[[ SUPPLIED RECORDS, beginning ]]

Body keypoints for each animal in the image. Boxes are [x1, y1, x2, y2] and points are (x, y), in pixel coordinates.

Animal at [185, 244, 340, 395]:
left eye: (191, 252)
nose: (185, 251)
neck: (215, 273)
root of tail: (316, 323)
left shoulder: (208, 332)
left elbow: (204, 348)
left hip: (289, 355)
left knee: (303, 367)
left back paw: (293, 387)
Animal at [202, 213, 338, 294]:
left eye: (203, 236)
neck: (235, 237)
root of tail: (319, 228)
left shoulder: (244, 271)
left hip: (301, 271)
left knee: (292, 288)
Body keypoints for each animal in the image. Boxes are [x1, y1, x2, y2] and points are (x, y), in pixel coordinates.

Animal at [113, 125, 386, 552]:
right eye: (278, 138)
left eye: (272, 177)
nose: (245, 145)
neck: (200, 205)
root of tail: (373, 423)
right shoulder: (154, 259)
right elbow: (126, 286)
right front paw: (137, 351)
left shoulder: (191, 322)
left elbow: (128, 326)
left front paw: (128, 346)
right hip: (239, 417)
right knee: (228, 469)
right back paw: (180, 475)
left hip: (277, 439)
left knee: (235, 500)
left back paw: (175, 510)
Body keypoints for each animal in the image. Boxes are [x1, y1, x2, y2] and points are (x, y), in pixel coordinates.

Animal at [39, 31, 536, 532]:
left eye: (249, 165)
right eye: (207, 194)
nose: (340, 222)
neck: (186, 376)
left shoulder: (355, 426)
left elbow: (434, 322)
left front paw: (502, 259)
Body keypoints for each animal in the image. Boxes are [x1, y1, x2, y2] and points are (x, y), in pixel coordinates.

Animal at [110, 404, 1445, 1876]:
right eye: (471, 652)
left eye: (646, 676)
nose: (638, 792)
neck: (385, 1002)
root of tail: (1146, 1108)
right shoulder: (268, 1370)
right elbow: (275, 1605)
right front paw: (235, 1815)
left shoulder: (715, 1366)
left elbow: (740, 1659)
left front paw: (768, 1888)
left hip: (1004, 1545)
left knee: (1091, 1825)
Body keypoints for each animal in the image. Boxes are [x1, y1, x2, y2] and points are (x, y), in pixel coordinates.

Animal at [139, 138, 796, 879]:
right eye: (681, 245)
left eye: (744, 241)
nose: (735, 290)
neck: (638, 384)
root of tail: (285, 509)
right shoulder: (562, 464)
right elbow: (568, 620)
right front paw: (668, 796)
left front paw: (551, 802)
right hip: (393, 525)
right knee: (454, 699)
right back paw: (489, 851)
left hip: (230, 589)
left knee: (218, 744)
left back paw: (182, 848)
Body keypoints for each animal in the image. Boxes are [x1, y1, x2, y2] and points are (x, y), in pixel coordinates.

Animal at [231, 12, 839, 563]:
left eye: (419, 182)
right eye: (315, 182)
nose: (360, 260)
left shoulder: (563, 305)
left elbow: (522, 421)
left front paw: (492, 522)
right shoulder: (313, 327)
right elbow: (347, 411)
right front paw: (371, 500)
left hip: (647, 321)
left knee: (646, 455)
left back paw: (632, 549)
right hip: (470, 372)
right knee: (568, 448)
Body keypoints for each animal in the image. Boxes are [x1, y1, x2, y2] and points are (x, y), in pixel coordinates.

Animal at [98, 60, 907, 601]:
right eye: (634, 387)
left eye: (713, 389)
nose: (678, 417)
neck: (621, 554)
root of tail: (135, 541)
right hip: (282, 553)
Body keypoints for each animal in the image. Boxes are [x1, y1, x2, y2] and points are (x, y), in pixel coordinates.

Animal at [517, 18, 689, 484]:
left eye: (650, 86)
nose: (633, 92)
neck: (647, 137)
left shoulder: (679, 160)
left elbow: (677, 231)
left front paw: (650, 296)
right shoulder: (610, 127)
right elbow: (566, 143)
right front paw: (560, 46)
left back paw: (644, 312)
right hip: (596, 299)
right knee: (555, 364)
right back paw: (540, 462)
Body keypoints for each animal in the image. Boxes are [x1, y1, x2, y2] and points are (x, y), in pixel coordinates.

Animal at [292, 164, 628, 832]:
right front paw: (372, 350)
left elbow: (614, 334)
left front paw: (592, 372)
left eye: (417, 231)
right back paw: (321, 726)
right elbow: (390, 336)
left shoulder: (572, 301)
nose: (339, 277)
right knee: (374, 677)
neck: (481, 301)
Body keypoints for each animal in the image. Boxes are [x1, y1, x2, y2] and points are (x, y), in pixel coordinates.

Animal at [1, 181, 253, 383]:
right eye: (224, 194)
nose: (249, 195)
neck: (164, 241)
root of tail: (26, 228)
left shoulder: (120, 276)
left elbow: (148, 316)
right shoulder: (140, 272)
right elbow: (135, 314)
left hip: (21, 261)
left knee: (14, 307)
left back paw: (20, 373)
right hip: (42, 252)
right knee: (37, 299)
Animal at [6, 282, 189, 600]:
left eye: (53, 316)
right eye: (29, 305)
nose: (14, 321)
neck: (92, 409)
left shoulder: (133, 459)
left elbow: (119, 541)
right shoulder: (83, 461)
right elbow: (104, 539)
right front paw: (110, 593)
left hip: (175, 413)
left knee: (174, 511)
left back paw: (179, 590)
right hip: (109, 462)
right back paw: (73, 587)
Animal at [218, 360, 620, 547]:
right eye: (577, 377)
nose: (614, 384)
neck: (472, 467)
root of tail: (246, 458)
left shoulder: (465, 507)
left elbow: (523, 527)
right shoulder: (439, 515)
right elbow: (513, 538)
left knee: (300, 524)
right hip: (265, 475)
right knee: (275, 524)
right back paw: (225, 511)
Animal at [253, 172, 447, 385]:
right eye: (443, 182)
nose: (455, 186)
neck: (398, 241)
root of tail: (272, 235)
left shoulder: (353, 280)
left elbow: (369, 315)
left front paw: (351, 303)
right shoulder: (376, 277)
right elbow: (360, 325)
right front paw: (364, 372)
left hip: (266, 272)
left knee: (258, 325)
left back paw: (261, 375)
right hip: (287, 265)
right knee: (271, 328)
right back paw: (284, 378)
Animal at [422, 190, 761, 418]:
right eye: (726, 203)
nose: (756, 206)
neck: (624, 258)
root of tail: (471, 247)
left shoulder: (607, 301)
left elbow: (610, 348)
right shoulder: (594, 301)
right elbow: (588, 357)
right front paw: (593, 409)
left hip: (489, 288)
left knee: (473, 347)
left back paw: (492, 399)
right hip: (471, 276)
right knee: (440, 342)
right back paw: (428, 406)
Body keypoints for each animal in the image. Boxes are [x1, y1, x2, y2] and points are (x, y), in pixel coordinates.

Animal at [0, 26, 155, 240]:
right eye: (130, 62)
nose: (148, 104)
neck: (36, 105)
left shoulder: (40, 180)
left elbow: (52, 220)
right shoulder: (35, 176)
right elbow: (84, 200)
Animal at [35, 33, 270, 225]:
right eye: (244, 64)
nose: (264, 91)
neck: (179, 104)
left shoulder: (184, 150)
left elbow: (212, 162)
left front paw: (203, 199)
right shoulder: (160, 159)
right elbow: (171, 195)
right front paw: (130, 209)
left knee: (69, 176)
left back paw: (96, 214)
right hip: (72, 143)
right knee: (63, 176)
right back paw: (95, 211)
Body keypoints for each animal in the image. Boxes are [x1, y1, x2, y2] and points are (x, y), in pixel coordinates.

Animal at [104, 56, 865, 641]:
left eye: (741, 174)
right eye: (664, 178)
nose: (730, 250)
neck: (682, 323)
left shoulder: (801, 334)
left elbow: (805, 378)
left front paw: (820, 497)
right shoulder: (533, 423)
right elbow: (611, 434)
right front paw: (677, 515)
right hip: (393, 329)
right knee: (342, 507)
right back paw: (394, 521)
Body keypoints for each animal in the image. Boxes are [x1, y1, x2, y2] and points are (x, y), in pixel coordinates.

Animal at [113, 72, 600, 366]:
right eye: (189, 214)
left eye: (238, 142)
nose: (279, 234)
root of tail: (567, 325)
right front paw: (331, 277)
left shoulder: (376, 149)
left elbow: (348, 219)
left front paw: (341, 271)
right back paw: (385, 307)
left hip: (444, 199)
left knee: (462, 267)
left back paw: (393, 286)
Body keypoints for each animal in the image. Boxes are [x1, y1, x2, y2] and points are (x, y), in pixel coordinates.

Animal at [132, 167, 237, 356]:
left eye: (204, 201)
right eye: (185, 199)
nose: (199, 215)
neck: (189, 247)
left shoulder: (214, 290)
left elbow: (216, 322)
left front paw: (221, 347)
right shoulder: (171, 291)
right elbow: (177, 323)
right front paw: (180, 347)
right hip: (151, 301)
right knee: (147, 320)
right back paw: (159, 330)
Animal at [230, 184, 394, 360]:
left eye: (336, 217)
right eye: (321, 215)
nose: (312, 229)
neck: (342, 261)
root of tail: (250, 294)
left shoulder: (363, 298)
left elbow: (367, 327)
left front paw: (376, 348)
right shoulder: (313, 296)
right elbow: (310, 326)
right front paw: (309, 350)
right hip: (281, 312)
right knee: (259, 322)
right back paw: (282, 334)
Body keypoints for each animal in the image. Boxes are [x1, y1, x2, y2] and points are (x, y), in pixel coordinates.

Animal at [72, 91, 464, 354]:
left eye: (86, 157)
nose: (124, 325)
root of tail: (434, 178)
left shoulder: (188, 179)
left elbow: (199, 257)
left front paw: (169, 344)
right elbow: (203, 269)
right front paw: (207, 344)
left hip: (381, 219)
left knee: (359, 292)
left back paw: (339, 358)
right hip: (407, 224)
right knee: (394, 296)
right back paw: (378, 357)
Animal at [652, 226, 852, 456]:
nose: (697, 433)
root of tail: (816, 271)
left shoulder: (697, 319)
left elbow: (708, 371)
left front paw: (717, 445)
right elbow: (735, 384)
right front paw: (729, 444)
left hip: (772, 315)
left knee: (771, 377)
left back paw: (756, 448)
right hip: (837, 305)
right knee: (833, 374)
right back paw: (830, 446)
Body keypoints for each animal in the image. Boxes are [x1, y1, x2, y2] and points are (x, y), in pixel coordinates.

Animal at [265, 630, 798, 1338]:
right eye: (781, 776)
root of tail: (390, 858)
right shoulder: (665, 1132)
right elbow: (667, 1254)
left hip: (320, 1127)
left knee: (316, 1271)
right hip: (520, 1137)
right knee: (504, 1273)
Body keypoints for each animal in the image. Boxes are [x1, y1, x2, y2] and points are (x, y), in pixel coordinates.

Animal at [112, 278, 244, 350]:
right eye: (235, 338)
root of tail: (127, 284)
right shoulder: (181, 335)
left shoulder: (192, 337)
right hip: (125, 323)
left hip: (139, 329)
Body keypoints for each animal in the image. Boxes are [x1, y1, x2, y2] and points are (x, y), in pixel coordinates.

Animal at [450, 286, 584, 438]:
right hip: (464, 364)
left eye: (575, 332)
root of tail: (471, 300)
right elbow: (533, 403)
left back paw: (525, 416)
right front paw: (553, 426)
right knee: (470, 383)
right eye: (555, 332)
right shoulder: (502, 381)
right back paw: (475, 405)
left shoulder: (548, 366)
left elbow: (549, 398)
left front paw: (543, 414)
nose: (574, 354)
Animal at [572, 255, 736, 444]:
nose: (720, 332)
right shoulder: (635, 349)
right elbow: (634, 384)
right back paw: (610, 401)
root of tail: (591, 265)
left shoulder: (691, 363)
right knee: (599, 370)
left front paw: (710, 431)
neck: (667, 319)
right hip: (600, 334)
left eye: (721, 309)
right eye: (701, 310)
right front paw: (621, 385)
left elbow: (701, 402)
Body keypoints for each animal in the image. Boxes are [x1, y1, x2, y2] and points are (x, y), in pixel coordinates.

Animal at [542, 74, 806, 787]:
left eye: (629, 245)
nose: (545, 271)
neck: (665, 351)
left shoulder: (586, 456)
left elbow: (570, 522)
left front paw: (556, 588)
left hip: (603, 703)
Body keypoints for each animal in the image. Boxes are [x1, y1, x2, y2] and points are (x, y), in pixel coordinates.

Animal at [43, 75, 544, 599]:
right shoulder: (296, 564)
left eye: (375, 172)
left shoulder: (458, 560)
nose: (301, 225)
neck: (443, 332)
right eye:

[[ SUPPLIED RECORDS, end ]]

WHAT TO WORK ON — Look above for the line holding "right eye: (278, 138)". Print it and every line after it, exactly, through the line holding "left front paw: (768, 1888)".

TASK SOLUTION —
right eye: (278, 138)
left eye: (272, 177)
nose: (245, 145)
neck: (200, 205)
root of tail: (373, 423)
right shoulder: (154, 259)
right elbow: (126, 286)
right front paw: (137, 351)
left shoulder: (191, 322)
left elbow: (128, 326)
left front paw: (128, 346)
right hip: (239, 417)
right knee: (228, 469)
right back paw: (180, 475)
left hip: (277, 439)
left knee: (235, 500)
left back paw: (175, 510)
Body keypoints for each animal in the image. Boxes are [x1, y1, x2, y2] and points are (x, y), in pixel coordinates.

Animal at [39, 31, 536, 532]:
left eye: (249, 165)
right eye: (207, 194)
nose: (340, 222)
neck: (186, 376)
left shoulder: (355, 426)
left elbow: (434, 322)
left front paw: (502, 259)
Body keypoints for each animal in the image. Boxes are [x1, y1, x2, y2] and points are (x, y), in pixel coordinates.

Animal at [110, 404, 1445, 1876]:
right eye: (471, 652)
left eye: (646, 676)
nose: (638, 792)
neck: (385, 1002)
root of tail: (1146, 1108)
right shoulder: (268, 1370)
right elbow: (275, 1605)
right front paw: (235, 1815)
left shoulder: (715, 1366)
left elbow: (740, 1659)
left front paw: (768, 1888)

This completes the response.